■ **Passage provided**:
..............................

ProductLens

Agentic AI demo: LLM-driven product comparison tool that ranks products based on user priorities.

Live Demo · Source · Back to Projects


  • Problem: Product research is slow and inconsistent when criteria are vague or multi-objective.
  • Approach: Plan from user intent → research candidates in parallel → normalize findings → score + recommend with tradeoffs.
  • Outcome: Deployed a tool-enabled comparison workflow with a simple UI; produces decision-ready summaries from live web sources.

Snapshots

Quick look at the UI/workflow.

ProductLens UI: search and criteria input Search + criteria
ProductLens UI: recommendation summary Recommendation
ProductLens UI: ranking view Ranking table

ProductLens turns a natural-language request (e.g., “best noise-cancelling headphones for travel and calls”) into a structured comparison: it plans what to evaluate, gathers evidence per product, and returns a ranked recommendation with tradeoffs.

..............................

■ **Listed entries**:
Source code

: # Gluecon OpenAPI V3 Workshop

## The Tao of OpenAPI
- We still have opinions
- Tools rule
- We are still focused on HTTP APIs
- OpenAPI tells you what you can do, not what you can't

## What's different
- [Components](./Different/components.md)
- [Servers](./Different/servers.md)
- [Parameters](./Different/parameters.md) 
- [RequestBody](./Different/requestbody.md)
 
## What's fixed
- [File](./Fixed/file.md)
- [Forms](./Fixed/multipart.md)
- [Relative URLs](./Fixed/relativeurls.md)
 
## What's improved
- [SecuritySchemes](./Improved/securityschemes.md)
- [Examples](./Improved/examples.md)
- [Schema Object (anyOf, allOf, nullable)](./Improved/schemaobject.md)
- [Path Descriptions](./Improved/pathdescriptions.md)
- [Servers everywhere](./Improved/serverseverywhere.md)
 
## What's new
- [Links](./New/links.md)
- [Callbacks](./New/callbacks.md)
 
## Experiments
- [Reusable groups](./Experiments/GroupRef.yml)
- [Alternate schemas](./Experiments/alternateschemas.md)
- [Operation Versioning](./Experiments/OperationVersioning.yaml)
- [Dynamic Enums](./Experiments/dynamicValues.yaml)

..............................

■ **What to work on**: Based on the ProductLens page, explain what problem the tool was made to address, in one to three sentences. The lines after the ProductLens page play no part in this.

■ **Output for this task**: Product research is slow and inconsistent when the criteria are vague or multi-objective. ProductLens turns a natural-language request into a structured comparison and returns a ranked recommendation with tradeoffs.